Directions for this task: Please count how many rows contain the string "knee", treating uppercase and lowercase letters as distinct, and reply with that number alone.

Provided entries:
────────────────

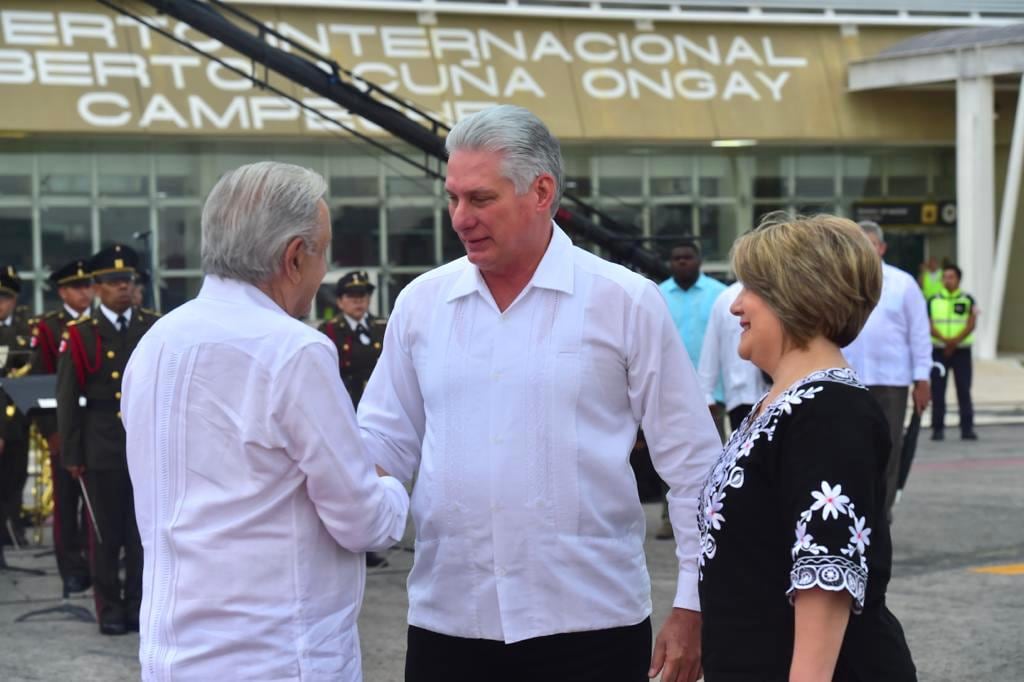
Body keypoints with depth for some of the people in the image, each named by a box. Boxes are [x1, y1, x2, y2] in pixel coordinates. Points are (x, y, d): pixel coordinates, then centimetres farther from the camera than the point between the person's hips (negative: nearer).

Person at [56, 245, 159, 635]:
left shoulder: (154, 330, 8)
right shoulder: (81, 335, 0)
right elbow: (68, 398, 0)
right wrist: (71, 454, -2)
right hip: (103, 449, -2)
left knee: (144, 530, 5)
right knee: (106, 533, 3)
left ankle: (138, 606, 15)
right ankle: (110, 610, 11)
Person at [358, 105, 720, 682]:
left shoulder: (625, 302, -2)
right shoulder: (422, 301, 7)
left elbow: (693, 464, 0)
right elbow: (385, 444, 12)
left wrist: (693, 605, -3)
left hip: (589, 621, -3)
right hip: (448, 622, 3)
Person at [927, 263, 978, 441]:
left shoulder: (967, 300, 5)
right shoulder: (933, 301, 7)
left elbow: (971, 324, -3)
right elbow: (929, 325, -2)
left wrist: (955, 341, -17)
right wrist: (945, 340, -18)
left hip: (962, 350, -1)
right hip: (939, 351, 1)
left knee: (964, 390, -2)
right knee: (937, 391, 1)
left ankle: (967, 428, 0)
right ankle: (938, 428, 6)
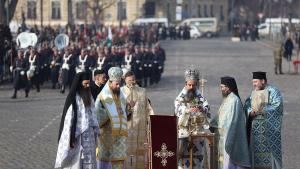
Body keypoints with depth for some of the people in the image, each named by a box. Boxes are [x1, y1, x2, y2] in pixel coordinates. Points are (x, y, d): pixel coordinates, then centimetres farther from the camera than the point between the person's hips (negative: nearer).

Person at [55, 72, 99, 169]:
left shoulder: (88, 97, 9)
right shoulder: (72, 98, -12)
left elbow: (92, 116, 12)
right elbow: (69, 119, -14)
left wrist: (95, 133, 8)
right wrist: (71, 138, -17)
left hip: (89, 135, 7)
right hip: (77, 136, -7)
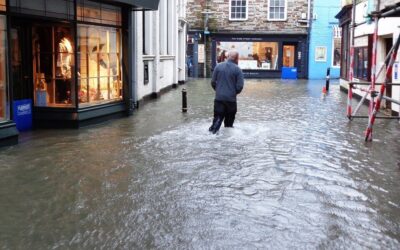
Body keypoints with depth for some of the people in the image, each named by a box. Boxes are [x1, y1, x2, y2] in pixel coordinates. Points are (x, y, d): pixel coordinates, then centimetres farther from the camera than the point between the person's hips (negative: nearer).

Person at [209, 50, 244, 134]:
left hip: (219, 97, 2)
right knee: (229, 119, 14)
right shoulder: (237, 69, -6)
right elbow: (240, 86, -8)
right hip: (231, 98, -2)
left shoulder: (218, 66, 2)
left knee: (218, 116, 4)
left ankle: (214, 128, -18)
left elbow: (213, 82, 4)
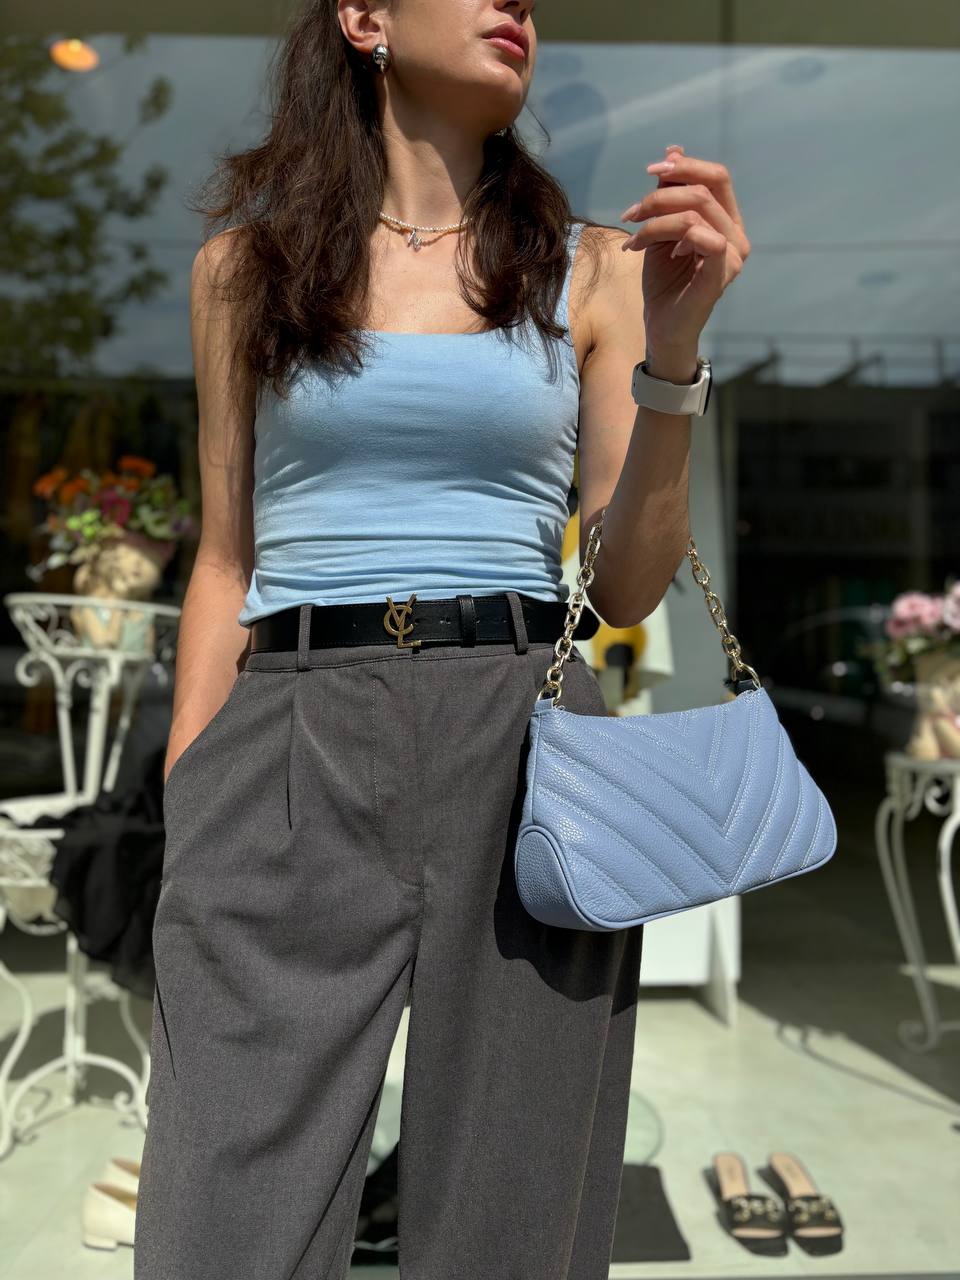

────────────────

Completed exercise: 6